--- TASK STATEMENT ---
The span to repeat in the listing below runs from the line containing "at all this" to the line containing "society. It'll be", inclusive. Repeat it exactly, and only it.

--- DATA PROVIDED ---
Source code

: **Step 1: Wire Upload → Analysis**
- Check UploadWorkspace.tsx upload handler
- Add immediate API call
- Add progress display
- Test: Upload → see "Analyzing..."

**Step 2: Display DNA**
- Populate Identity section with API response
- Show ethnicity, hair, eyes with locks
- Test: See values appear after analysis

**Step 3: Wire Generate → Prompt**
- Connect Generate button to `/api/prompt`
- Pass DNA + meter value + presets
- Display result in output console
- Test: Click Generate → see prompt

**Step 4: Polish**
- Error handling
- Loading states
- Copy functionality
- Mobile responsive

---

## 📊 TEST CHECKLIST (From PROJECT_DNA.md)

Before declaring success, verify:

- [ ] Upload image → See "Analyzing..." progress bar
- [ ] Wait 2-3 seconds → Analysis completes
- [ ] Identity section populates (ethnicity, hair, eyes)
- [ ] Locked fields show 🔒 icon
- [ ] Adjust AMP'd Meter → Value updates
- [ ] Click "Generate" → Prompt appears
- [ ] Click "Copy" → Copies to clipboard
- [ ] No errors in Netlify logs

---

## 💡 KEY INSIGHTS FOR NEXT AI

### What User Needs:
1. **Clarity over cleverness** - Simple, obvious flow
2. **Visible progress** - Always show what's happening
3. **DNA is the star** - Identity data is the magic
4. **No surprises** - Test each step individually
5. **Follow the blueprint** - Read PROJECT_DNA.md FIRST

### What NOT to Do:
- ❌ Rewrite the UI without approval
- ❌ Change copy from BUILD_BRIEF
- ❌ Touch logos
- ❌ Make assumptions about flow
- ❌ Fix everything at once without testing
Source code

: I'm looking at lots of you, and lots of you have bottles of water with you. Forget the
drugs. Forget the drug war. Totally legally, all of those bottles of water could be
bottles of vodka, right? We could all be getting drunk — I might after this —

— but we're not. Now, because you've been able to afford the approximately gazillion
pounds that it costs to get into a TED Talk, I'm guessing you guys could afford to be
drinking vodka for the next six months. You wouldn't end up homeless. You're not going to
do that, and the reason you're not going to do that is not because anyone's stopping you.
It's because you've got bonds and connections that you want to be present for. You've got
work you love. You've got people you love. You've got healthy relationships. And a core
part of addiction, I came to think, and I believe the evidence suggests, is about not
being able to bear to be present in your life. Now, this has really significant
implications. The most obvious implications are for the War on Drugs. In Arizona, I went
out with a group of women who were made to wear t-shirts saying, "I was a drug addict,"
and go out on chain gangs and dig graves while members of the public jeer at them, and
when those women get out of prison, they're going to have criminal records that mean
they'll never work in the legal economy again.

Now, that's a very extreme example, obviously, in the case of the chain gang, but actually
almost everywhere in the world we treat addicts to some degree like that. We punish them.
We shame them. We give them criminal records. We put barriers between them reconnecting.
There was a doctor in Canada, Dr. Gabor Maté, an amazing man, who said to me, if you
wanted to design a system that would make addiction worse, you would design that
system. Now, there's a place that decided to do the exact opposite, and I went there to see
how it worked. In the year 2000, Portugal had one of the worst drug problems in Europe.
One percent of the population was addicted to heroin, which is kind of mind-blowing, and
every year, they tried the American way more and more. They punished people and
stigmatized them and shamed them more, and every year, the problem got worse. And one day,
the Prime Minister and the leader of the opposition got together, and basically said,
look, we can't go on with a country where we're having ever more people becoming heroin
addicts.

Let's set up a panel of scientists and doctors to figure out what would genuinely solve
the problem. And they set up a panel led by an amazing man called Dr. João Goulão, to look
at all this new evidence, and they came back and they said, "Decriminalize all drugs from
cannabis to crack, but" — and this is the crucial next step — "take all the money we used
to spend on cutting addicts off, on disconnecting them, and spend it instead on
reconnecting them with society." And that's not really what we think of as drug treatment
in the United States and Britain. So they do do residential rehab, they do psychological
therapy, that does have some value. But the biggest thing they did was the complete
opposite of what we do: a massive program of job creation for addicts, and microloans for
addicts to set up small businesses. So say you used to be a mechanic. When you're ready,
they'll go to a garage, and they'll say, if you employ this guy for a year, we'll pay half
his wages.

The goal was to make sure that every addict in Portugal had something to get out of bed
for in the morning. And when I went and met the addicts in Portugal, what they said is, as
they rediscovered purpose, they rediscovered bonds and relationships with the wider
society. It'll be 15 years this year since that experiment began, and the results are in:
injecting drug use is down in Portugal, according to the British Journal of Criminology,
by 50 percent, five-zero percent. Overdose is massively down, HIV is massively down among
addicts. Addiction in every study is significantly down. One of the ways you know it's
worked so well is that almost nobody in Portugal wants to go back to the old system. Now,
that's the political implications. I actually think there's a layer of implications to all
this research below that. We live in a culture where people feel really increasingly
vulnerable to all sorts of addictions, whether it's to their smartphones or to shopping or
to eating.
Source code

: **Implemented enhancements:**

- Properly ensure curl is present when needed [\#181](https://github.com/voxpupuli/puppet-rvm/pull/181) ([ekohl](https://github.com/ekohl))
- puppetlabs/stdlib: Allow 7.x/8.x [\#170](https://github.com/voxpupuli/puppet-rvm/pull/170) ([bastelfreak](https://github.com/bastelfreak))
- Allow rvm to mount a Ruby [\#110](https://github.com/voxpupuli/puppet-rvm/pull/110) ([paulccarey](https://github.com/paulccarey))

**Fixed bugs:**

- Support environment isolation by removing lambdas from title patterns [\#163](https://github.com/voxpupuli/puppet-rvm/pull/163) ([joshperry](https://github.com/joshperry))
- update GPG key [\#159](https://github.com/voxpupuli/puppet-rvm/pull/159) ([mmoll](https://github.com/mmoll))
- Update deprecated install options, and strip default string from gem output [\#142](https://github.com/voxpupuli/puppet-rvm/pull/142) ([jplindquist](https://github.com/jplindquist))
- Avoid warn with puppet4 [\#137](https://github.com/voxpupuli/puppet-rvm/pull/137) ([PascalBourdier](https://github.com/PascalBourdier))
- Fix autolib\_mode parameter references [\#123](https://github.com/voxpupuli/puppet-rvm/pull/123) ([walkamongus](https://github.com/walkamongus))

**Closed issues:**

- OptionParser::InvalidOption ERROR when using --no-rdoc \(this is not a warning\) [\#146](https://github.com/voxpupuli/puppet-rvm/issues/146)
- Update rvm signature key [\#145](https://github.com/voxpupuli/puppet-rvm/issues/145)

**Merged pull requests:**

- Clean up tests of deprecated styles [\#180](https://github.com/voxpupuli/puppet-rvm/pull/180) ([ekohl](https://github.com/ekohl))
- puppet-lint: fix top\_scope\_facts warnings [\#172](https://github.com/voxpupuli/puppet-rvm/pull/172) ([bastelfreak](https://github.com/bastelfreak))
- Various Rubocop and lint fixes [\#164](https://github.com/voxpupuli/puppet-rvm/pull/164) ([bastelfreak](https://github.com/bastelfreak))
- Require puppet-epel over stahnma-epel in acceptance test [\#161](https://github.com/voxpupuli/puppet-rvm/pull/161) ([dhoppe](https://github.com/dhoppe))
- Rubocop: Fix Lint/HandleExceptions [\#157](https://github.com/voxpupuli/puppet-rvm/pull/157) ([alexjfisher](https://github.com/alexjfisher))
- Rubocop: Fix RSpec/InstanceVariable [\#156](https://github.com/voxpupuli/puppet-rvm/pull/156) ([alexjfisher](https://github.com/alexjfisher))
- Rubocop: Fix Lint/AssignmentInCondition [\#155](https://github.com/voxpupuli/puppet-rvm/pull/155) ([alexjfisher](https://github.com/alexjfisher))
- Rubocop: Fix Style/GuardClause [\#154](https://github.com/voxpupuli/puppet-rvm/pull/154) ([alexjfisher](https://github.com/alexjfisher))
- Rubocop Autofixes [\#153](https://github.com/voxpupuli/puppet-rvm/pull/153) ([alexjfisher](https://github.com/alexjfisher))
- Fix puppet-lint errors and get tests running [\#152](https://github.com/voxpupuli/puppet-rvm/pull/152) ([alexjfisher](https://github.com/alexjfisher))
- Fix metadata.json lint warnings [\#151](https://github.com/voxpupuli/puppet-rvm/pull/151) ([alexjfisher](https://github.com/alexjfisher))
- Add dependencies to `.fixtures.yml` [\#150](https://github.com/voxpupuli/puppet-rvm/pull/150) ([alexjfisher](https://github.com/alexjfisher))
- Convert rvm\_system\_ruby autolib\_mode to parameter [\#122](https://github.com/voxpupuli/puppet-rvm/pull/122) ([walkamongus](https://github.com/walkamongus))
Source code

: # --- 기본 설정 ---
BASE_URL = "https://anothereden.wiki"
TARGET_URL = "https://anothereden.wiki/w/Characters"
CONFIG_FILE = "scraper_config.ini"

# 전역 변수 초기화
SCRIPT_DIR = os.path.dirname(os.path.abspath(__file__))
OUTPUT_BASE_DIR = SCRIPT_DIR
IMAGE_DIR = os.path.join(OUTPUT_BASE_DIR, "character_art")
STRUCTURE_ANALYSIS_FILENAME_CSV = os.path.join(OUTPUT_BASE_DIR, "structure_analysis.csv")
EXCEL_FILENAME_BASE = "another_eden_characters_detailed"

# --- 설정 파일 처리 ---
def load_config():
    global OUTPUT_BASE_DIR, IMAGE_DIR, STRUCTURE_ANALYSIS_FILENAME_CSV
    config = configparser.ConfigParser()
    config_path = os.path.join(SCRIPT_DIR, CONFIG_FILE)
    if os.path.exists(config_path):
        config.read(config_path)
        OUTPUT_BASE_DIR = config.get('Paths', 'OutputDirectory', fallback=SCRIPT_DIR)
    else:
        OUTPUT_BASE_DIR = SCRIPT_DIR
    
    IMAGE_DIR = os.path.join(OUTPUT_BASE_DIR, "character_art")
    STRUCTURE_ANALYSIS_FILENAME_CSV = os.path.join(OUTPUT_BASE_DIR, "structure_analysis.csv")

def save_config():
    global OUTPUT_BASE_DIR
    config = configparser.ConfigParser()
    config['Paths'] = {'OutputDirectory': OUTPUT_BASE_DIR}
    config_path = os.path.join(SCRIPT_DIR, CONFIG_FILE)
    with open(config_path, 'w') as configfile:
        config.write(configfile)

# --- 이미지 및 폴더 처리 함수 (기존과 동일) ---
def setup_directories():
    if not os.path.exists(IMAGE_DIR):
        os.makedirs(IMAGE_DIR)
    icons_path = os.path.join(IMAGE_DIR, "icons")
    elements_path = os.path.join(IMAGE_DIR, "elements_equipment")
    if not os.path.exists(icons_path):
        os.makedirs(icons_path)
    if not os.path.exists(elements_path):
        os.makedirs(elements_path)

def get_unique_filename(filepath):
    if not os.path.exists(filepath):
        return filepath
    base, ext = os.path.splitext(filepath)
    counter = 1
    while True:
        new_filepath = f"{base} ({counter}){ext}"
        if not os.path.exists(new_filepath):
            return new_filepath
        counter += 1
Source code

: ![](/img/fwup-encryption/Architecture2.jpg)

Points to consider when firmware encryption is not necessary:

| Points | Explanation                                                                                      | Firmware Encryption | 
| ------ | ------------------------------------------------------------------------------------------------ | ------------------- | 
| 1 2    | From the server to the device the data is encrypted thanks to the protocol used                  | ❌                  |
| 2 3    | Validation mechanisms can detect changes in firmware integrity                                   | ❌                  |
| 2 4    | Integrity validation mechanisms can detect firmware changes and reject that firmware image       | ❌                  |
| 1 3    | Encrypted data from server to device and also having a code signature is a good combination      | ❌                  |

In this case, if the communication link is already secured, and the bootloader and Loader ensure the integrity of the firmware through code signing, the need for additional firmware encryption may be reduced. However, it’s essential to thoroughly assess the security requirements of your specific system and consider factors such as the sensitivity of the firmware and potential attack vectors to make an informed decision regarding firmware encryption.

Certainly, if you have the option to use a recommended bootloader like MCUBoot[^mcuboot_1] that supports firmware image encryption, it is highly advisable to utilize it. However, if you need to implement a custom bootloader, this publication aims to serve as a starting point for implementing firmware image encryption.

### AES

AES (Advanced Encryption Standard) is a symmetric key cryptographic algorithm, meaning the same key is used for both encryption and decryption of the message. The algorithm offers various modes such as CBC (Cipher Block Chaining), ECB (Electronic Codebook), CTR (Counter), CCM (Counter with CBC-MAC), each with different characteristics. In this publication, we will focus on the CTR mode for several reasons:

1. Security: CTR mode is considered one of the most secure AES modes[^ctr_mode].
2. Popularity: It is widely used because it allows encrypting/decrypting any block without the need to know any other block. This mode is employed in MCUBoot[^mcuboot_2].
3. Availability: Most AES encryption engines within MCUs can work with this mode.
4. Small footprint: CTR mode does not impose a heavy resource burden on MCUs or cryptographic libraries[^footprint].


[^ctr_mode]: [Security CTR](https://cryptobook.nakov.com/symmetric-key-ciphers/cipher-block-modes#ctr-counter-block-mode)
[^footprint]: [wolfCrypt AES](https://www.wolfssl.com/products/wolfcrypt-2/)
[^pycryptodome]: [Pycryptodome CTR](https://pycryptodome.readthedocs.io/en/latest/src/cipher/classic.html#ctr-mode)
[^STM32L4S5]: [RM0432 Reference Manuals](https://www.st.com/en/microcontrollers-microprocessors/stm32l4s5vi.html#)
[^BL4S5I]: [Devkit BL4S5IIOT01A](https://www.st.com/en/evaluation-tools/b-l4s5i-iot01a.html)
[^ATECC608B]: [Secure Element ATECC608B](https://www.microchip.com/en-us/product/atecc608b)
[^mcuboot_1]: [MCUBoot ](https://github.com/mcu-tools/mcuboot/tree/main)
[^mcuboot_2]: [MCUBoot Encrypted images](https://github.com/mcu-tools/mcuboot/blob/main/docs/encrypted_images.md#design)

--- EXERCISE SOLUTION ---
at all this new evidence, and they came back and they said, "Decriminalize all drugs from
cannabis to crack, but" — and this is the crucial next step — "take all the money we used
to spend on cutting addicts off, on disconnecting them, and spend it instead on
reconnecting them with society." And that's not really what we think of as drug treatment
in the United States and Britain. So they do do residential rehab, they do psychological
therapy, that does have some value. But the biggest thing they did was the complete
opposite of what we do: a massive program of job creation for addicts, and microloans for
addicts to set up small businesses. So say you used to be a mechanic. When you're ready,
they'll go to a garage, and they'll say, if you employ this guy for a year, we'll pay half
his wages.

The goal was to make sure that every addict in Portugal had something to get out of bed
for in the morning. And when I went and met the addicts in Portugal, what they said is, as
they rediscovered purpose, they rediscovered bonds and relationships with the wider
society. It'll be 15 years this year since that experiment began, and the results are in:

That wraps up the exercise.